Loan also believes there won’t be any war since Ukraine and Russia are intimately connected and neither country wants to go to war against the other. Many Russians are married to Ukrainian spouses and live in Ukraine, Loan said. "Russia would want to protect its citizens and try to avoid war," he said.

He also shares the opinion of some international relations experts in Vietnam that Russia’s supposed aggression is merely an American ruse intended to provoke.

Colonel Nguyen Minh Tam, former director of the Science and Education Archives at the Ministry of Public Security’s Political Academy, said that despite Russia’s repeated insistence that it doesn’t have any intention to attack Ukraine and despite the latter’s refutation of many warnings from the West, the U.S. still accuses Russia of aggression because it wants to stir up fear among NATO countries, especially among ordinary citizens, in order to contain emerging powers.

Whatever the case may be, for Vietnamese residents in Ukraine, many of whom are small business owners, what concerns them most is their daily work and life, not international politics. "What most affects daily activities these days is escalating prices, including the prices of oil and gas, but this is an international situation, not particular to Ukraine," said Huy from Odessa.

Customers shop inside a supermarket in Odessa, Ukraine, on Feb. 15, 2022. Photo courtesy of Nguyen Duc Huy

Customers shop inside a supermarket in Odessa, Ukraine, on Feb. 15, 2022. Photo courtesy of Nguyen Duc Huy

According to Nguyen Nhu Manh, Chairman of the Vietnamese Association in Odessa Province, prices aren’t being pushed up by any specter of incoming war, but inflation caused by the Covid-19 pandemic.

In recent years, many of the 3,000-strong Vietnamese community in Odessa Province have returned to Vietnam to seek better business opportunities, so there is hardly any big Vietnamese business left, just small businesses like restaurants, stores and markets which still operate as usual, albeit with lower incomes because of the general economic situation.

Vu Chan, 64, who has been living in northeastern Kharkov, another hub of the Vietnamese community besides the capital Kiev and Odessa, describes a similar outlook. Chan said some Vietnamese residents have recently returned home, but not because they want to avoid any danger, but to celebrate the Lunar New Year after two years of Covid-19 and because business has been difficult in recent years.

Chairman Manh said even when Russia annexed Crimea in 2014 and tension occurred in eastern Ukraine in the Donbass region, residents in the "temporarily occupied" zones could still carry out daily transport and activities as usual. "These days, nobody thinks of ‘running’ anywhere or making any plan because everybody believes that there won’t be any total war," Manh said. "All sides understand that if war break outs, no side can survive and reaps benefits".

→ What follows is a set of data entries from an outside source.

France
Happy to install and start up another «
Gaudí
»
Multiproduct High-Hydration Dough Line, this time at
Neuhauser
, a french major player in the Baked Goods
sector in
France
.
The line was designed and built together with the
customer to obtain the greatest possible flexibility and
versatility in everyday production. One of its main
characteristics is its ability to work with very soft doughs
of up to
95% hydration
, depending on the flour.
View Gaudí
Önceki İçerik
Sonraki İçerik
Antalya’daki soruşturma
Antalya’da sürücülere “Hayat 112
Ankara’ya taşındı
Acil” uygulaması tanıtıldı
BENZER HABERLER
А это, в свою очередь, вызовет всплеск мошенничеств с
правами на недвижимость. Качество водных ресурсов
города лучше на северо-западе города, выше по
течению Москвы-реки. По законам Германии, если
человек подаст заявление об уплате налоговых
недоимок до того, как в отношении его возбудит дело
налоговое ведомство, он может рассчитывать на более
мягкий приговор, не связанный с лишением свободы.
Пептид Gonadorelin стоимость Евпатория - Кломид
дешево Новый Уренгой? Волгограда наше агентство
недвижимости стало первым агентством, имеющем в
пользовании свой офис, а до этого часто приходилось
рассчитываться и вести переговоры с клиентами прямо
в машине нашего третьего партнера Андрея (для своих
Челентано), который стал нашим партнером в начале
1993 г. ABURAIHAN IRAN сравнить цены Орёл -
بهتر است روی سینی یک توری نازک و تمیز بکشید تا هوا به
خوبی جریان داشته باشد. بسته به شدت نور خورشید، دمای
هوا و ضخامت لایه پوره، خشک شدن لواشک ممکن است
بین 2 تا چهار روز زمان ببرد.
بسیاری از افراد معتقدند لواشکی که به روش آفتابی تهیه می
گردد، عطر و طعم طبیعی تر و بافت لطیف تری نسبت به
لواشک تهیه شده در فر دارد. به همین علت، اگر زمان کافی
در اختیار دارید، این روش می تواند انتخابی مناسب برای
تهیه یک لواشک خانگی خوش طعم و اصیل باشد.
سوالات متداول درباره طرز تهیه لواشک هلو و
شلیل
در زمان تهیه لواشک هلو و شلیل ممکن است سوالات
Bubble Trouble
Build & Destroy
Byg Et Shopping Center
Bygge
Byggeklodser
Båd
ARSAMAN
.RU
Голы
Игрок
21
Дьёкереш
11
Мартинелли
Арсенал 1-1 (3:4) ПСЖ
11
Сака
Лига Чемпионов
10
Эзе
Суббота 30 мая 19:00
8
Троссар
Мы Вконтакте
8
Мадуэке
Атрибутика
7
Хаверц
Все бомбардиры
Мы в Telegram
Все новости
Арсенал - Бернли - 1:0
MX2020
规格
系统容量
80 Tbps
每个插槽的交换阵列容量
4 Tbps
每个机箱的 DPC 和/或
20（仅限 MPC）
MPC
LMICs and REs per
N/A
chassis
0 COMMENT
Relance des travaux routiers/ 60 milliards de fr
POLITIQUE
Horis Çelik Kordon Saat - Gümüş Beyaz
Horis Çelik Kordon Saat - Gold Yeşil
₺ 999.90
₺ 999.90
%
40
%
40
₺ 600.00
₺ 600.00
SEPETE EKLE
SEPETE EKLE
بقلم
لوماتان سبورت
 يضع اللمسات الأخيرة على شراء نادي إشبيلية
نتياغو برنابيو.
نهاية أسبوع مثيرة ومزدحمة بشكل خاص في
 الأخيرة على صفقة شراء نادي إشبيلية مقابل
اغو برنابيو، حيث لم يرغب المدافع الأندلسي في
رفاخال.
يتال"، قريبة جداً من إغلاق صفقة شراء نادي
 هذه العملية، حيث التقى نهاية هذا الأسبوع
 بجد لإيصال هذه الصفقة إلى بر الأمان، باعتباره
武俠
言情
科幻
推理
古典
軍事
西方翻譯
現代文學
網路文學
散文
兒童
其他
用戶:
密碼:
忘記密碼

Manh also recalled a minor situation that was quickly resolved by the Ukrainian government. Because of war rumors swirling around for several days, insurance companies had intended not to insure for flights to Ukraine starting Wednesday. Two Portuguese airlines have also avoided Ukraine, dropping passengers off in the neighboring Moldova instead. In dealing with the situation, the Ukrainian government spent UAH 16.6 billion ($589 million) to support insurance companies and foreign airlines to continue to fly in Ukraine.

"This move shows the government is pretty quick to react," Manh said, reiterating confidence that the situation is not the "brink of war" crisis that it is being made out to be by international media or foreign interests.